--- START OF PROVIDED TEXT ---
I had one simple Kacher with a PNP-Transistor and a small 1200 V
cold-cathode-transformer with just one Base-Resistor of 1000 Ohm ( no Z-Diodes whatsoever). The high-voltage inductance
was connected to a 20 pf-capacitor ( ceramic, old radio) thus forming a Series-LC-tank with high Q
It runs on very low Voltage in pure sinus-oscillation. The blocking was not present as the Collector-current was dominating.
See Kacher-basisc-PNP.jpg

Another one does not have a base-Resistor at all but in the power-input-line.
See PNP-old-russian-Kacher.jpg.
This one I did not test.

I personally regard these basic circuits a good lesson to learn.

The russians have a good history with peeping-signals...or better damped waves
If smudge is around he certainly will remember as I do this:

https://www.youtube.com/watch?v=lfnfNe31fmY

It had a tube-oscillator with just 1 Watt !! and was received around the globe at these hights !! ??...unbelievable.
--- END OF PROVIDED TEXT ---
--- START OF STORED ROWS ---
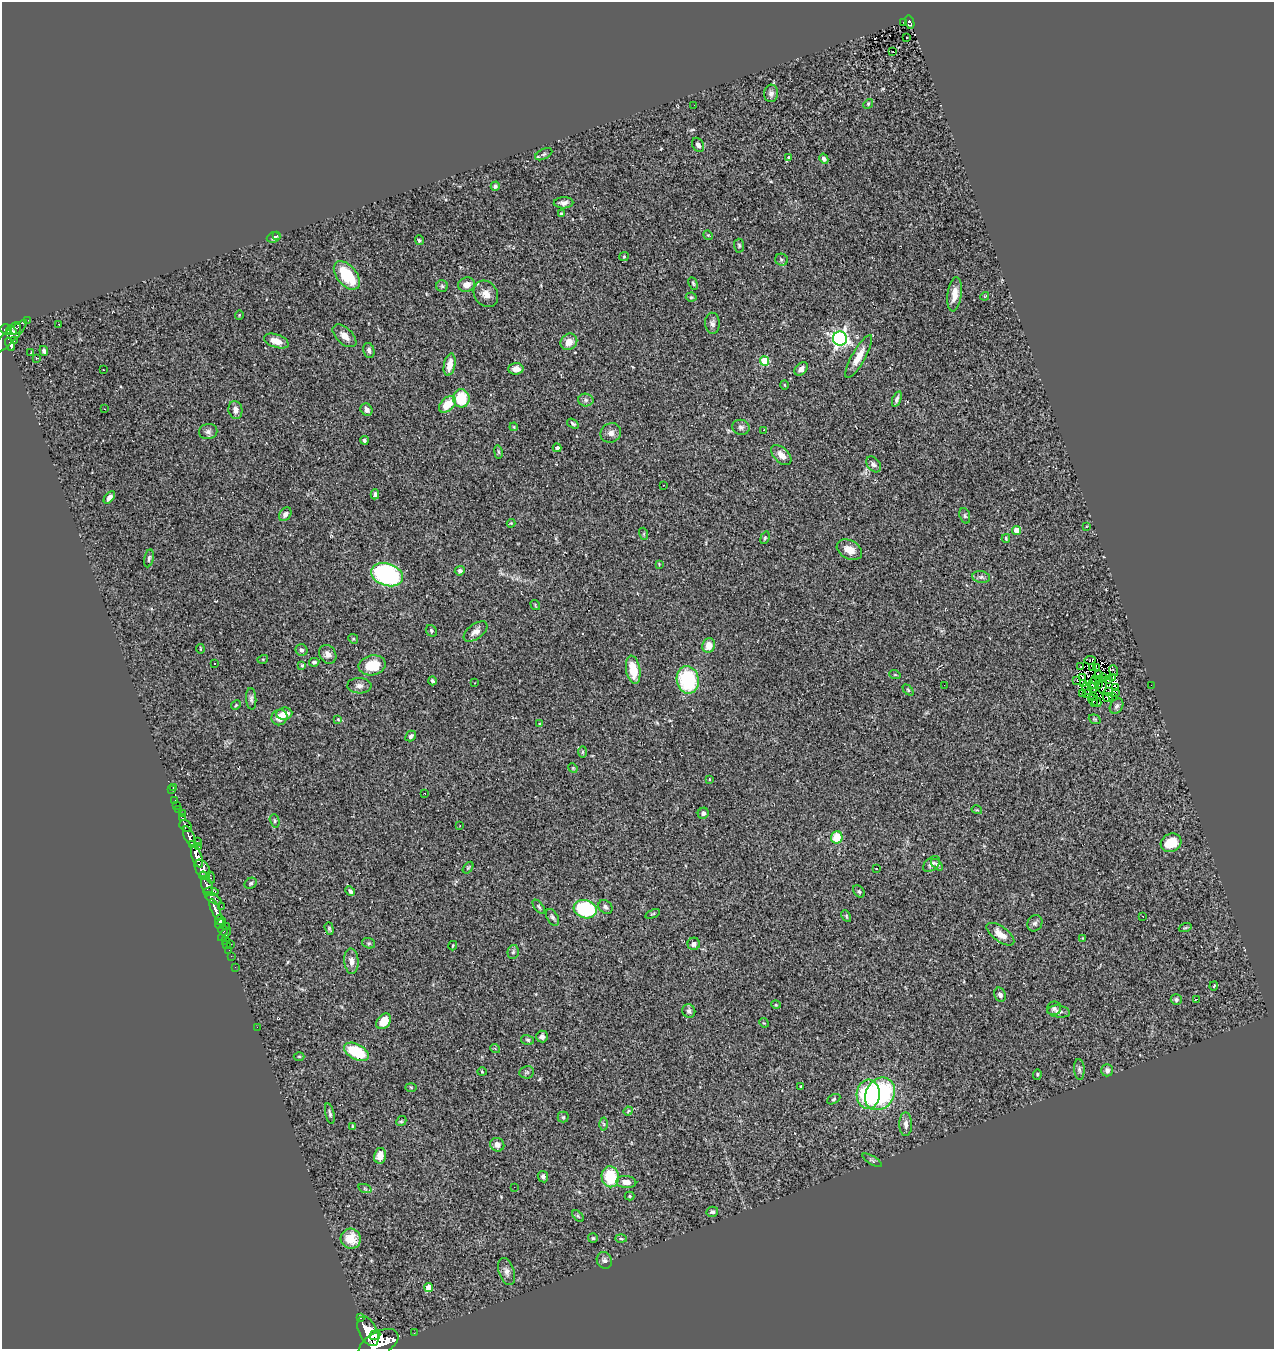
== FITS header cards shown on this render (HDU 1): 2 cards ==
NAXIS1  =                 1272
NAXIS2  =                 1347

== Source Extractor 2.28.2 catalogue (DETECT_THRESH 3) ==
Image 1272 x 1347 px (HDU 1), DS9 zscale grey, 1 PNG px = 1 image px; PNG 1276 x 1351 px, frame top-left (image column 1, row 1347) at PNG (2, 2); each listed source drawn as its Kron ellipse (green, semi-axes under 4 px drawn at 4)
Background 0.687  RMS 0.058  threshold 0.175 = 3 sigma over >= 5 px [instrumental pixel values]
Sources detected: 274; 4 with non-positive FLUX_AUTO (blend fragments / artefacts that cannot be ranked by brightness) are neither listed nor drawn; the other 270 listed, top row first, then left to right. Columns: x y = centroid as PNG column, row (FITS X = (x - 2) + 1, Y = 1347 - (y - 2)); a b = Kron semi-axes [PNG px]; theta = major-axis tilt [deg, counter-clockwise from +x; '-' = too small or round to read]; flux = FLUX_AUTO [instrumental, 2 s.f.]
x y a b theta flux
--- END OF STORED ROWS ---
» SET TASK 1: In the post about Kacher circuits, what value did the single base resistor in the first Kacher have?
» SET TASK 2: Resume the post about Kacher circuits, starting after its last sentence.
The lines are separate material from the post about Kacher circuits.

» REPLY 1: 1000 Ohm.

» REPLY 2:
https://en.wikipedia.org/wiki/Sputnik_1#cite_note-NKA-36

The transmitter scheme :
https://www.radiomuseum.org/forumdata/users/15793/Sputnik1_xmtr.jpg

Sorry guys I dont like to side-track you,  but I think its important because we have to deal here with damped waves and they are not liked much by professionals.

I have to look up my archive...had recently found a picture of the signal....cant find it right now.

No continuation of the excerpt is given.